Yeats |
Dodd, Yeats and the
Liberal Postmortem
Former Connecticut US Senator Chris Dodd, retired from
politics since 2010, was and is a John F. Kennedy liberal Democrat. The breed
is fast diminishing.
Dodd remembers the exact moment he decided to leave
politics.
“On Dec. 24, 2009, Dodd, then 65, was looking back on one of
his hardest years in politics — and ahead to the prospect of an uncertain
reelection in 2010,” CTMirror tells us. Dodd’s approval
rating that year had plummeted and he was looking ahead to a grueling
reelection.
Finding he had some time to kill before boarding a flight to
Connecticut from Washington DC, Dodd decided to visit former US Senator Ted
Kennedy’s grave for the first time. “His resting place is marked by a simple
cross and a flat stone, and a pathway linking his grave to his brother’s had
not been built yet.
“‘I couldn’t find it,’ Dodd said. ‘And I’m sitting there,
and all of a sudden I said to myself, “Do you want to do this for seven more
years?” And I said, “No, that’s enough.”
That’s how long it took.
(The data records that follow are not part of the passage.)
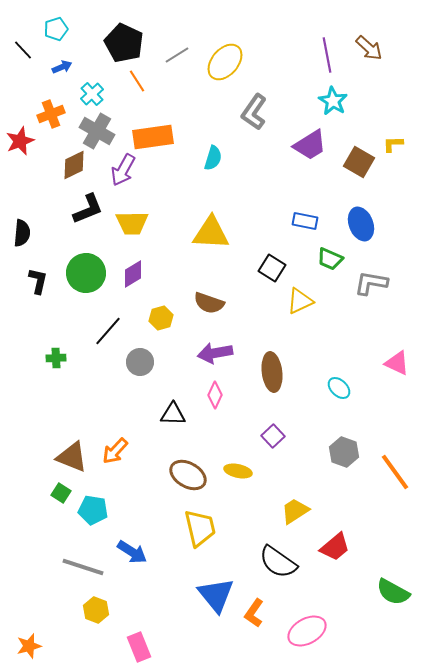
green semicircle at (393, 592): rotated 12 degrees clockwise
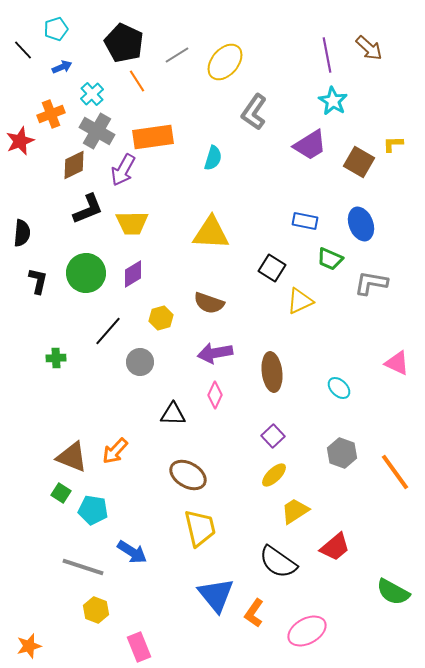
gray hexagon at (344, 452): moved 2 px left, 1 px down
yellow ellipse at (238, 471): moved 36 px right, 4 px down; rotated 56 degrees counterclockwise
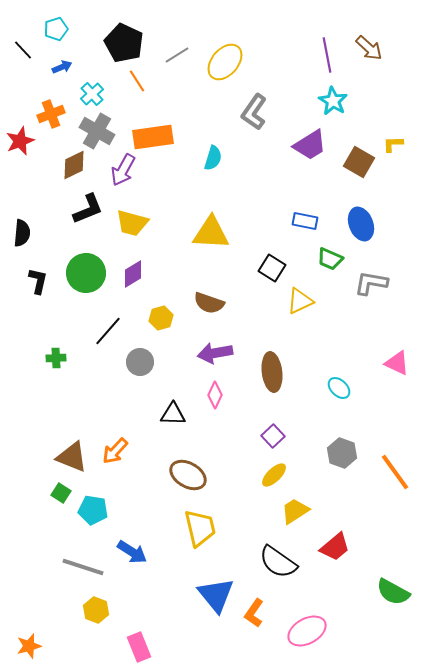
yellow trapezoid at (132, 223): rotated 16 degrees clockwise
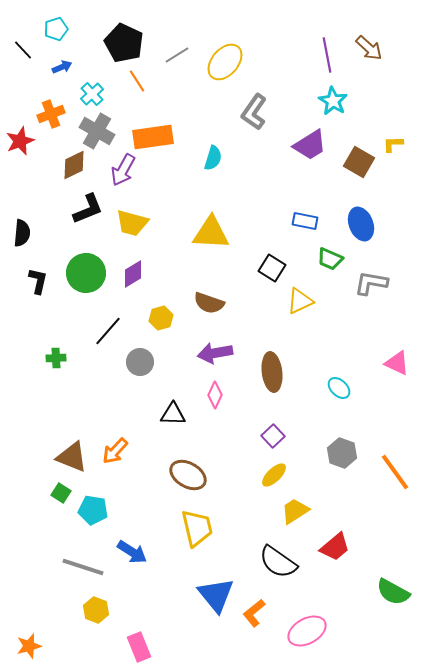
yellow trapezoid at (200, 528): moved 3 px left
orange L-shape at (254, 613): rotated 16 degrees clockwise
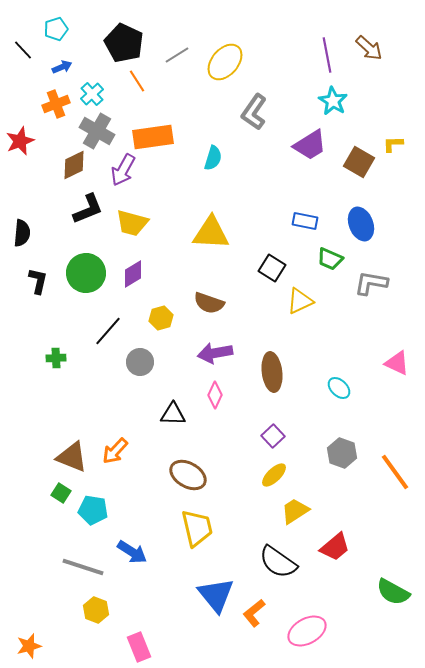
orange cross at (51, 114): moved 5 px right, 10 px up
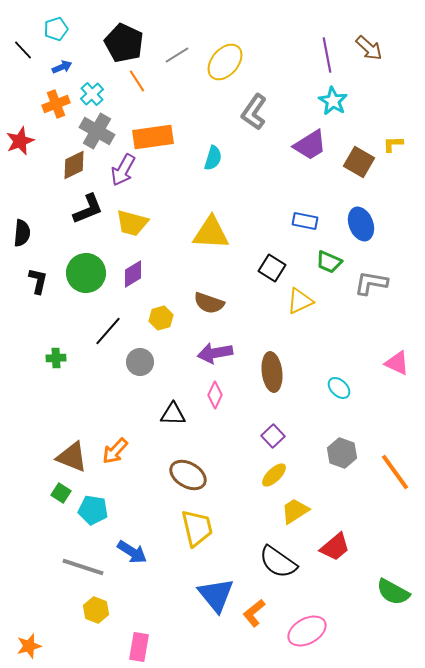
green trapezoid at (330, 259): moved 1 px left, 3 px down
pink rectangle at (139, 647): rotated 32 degrees clockwise
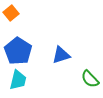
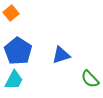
cyan trapezoid: moved 4 px left; rotated 15 degrees clockwise
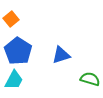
orange square: moved 6 px down
green semicircle: rotated 150 degrees clockwise
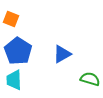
orange square: rotated 28 degrees counterclockwise
blue triangle: moved 1 px right, 1 px up; rotated 12 degrees counterclockwise
cyan trapezoid: rotated 150 degrees clockwise
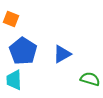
blue pentagon: moved 5 px right
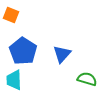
orange square: moved 4 px up
blue triangle: rotated 18 degrees counterclockwise
green semicircle: moved 3 px left
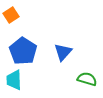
orange square: rotated 35 degrees clockwise
blue triangle: moved 1 px right, 2 px up
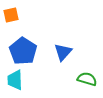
orange square: rotated 21 degrees clockwise
cyan trapezoid: moved 1 px right
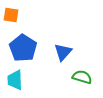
orange square: rotated 21 degrees clockwise
blue pentagon: moved 3 px up
green semicircle: moved 5 px left, 2 px up
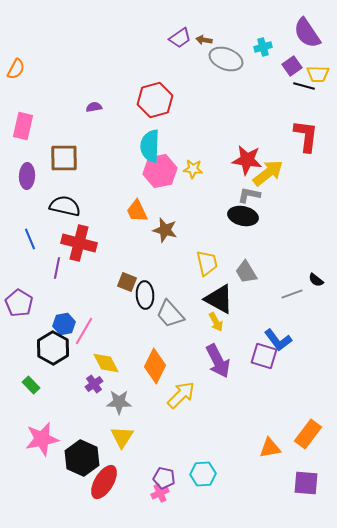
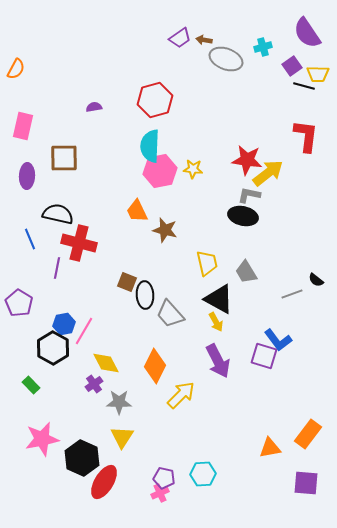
black semicircle at (65, 206): moved 7 px left, 8 px down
That’s how much conversation I had about it. And I got
on the plane, went home, and I told Jackie and the kids. I said, ‘That’s
enough.’”
Dodd and President Joe Biden were very close friends over
the years. “On Sunday, July 21, while vacationing in Ireland, where Dodd has
owned a cottage for 30 years in rural Galway, the younger of Dodd’s two
college-aged daughters showed him a news alert on her phone: Biden was out,”
According to the CTMirror account.
“Dodd did not share how he took the news. But he and Biden,
both proud of their Irish ancestry, share an affinity for the poetry of William
Butler Yeats, who once wrote of prominent friends now gone, “Think where man’s
glory most begins and ends, and say my glory was I had such friends.”
Perhaps Yeats’ rightly famous poem “The Second Coming” may be more appropriate to mark the end of a now
passed political alliance recollected in tranquility:
Turning and turning in
the widening gyre
The falcon cannot hear
the falconer;
Things fall apart; the
center cannot hold;
Mere anarchy is loosed
upon the world,
The blood-dimmed tide
is loosed, and everywhere
The ceremony of
innocence is drowned;
The best lack all
conviction, while the worst
Are full of passionate
intensity.
Yeats rarely wrote for his contemporaries. “The moment” is
the province of ink-stained wretches, not poets, who write for the ages.
In CTMirror’s telling, “Dodd said Thursday he recently was
reminded that he then took the unusual step of praising the GOP nominee, Sen.
Robert Dole of Kansas, the decorated and grievously wounded World War II
veteran,” during a political address.
“’So let me say to Senator Robert Dole, on behalf of the
thousands here in this United Center, thank you from a generation of Americans
living in freedom because of your sacrifices,’ Dodd said.
“The remark, and by extension Dole, got a standing ovation
from the Democrats.
“Last week, before heading for the airport and the Dominican
Republic, Dodd laughed as he recounted the moment. ‘I’m thinking [to] myself,
you know, boy, things have changed.’”
Yes indeed. The change is not incidental, a matter of momentary
bad manners. Bill Buckle4y once said, “The trouble with bad manners is that they
sometime lead to murder.”
The political changes in the United States, and elsewhere in
the world, touch upon the very nature of states and mankind. In bombing
Ukraine, proto-Stalinist Premier of Russia Vladimir Putin is not merely being
impolite, nor is Iran’s maximum leader, nor are the pro-Hamas, pro-Iranian
anarchists and democracy cannibals prowling the precincts of the Democrat
National Convention in Chicago.
Of these, Biden said in his concluding
remarks, “Those protesters out in the streets, they have a point. A lot of
innocent people are being killed on both sides.”
Yeats was much closer to the scalding truth. From the middle
20th into the 21st century, some center pole of
civilization has collapsed.
Mere anarchy is loosed
upon the world,
The blood-dimmed tide
is loosed, and everywhere
The ceremony of
innocence is drowned;
The best lack all
conviction, while the worst
Are full of passionate
intensity.
In a less melancholic and more candid moment, Dodd, whose
political manners are impeccable, might have agreed that this year’s Democrat
National Convention is an unconventional convention like no other, if only
because Biden, who had been chosen as a presidential candidate by 14 million
primary voters was displaced at the last moment by Democrat presidential
candidate Kamala Harris, a relative political unknown who had not a single
primary vote to her credit. And, of course, the politician so rudely displaced
was Dodd’s very good friend about whom Yeats had written, “Think where man’s
glory most begins and ends, and say my glory was I had such friends.”